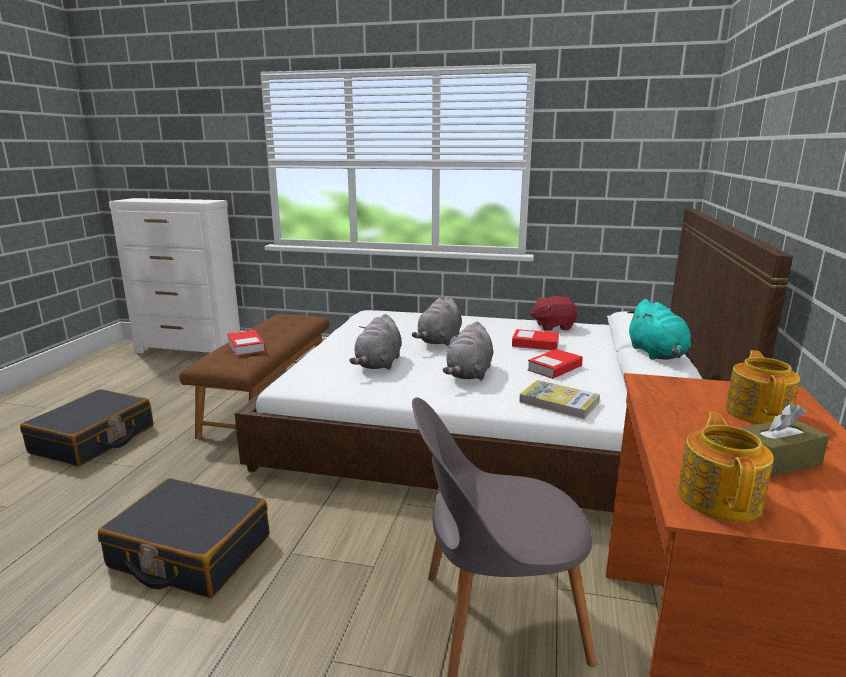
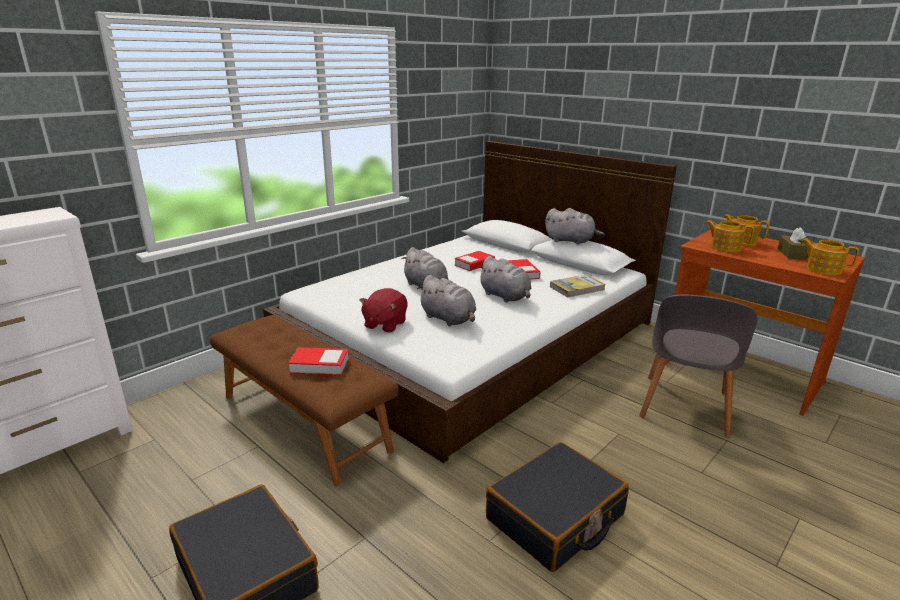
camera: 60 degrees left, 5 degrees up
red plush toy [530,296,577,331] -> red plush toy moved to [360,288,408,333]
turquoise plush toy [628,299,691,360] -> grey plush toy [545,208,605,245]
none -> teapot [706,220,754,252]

________

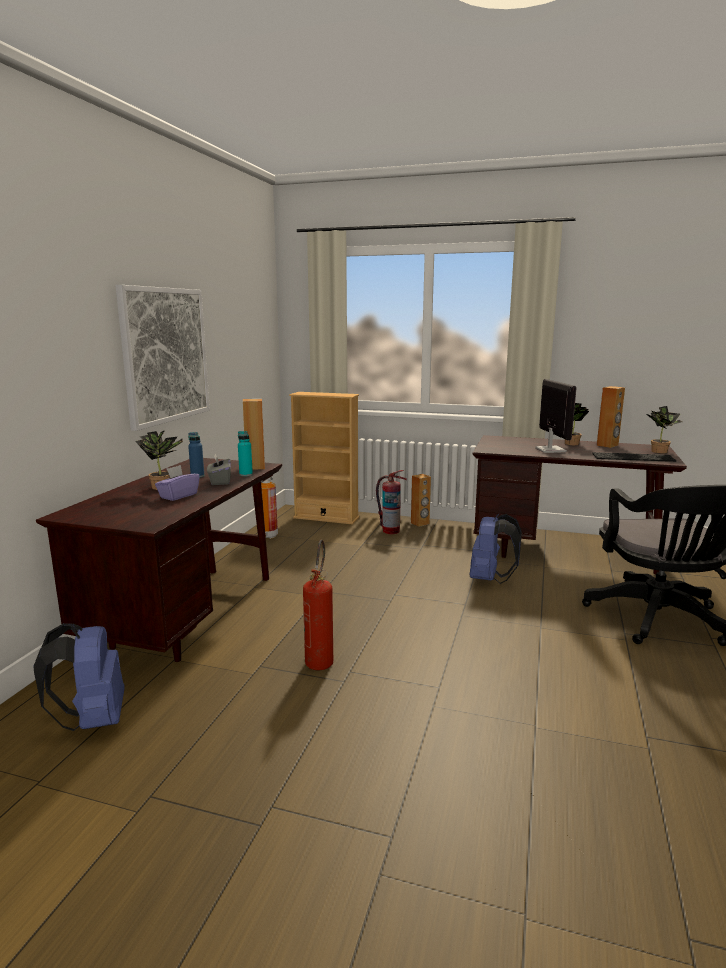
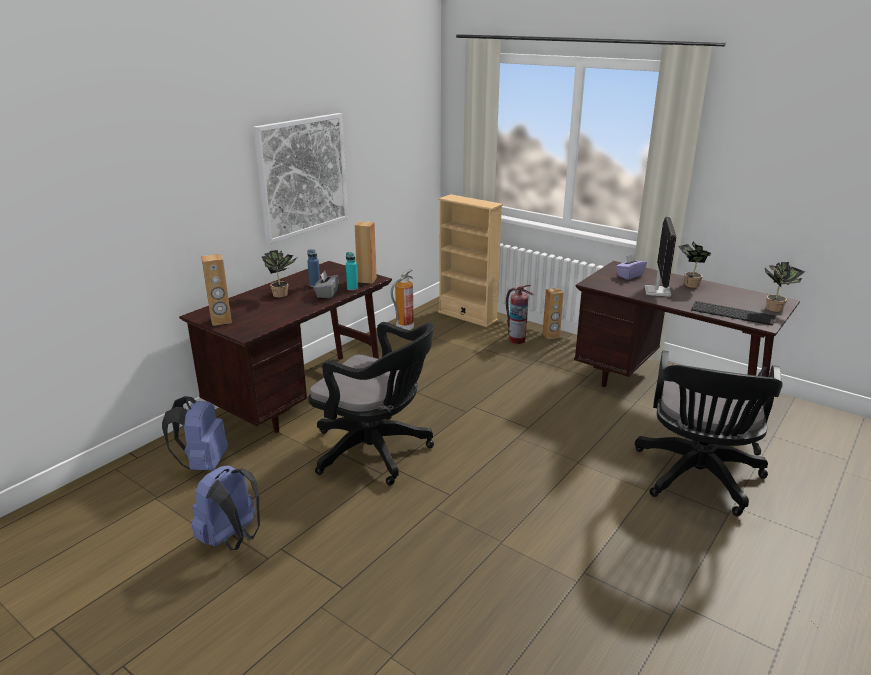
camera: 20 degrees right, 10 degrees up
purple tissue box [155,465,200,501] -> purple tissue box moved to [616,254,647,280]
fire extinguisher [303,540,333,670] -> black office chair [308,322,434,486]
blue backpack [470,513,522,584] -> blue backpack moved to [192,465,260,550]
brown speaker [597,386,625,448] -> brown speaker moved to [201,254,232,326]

________

**How to complete this task:**
Write out only the lines that run from the line containing "red plush toy [530,296,577,331]" through the line containing "none -> teapot [706,220,754,252]", both included, exactly as they appear above.

**Output:**
red plush toy [530,296,577,331] -> red plush toy moved to [360,288,408,333]
turquoise plush toy [628,299,691,360] -> grey plush toy [545,208,605,245]
none -> teapot [706,220,754,252]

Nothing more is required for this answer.